[Data section Boundary: Start]
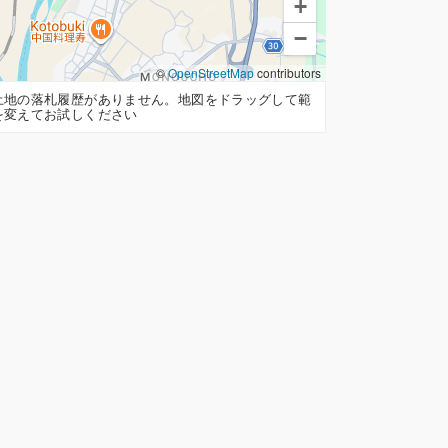
+
−
©
OpenStreetMap
contributors
土地の落札履歴がありません。地図をドラッグして範
を変えてお試しください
[Data section Boundary: End]
What to produce — Make an exact copy of the listing. Do not carry over its pictures.

Answer space —
+
−
©
OpenStreetMap
contributors
土地の落札履歴がありません。地図をドラッグして範
を変えてお試しください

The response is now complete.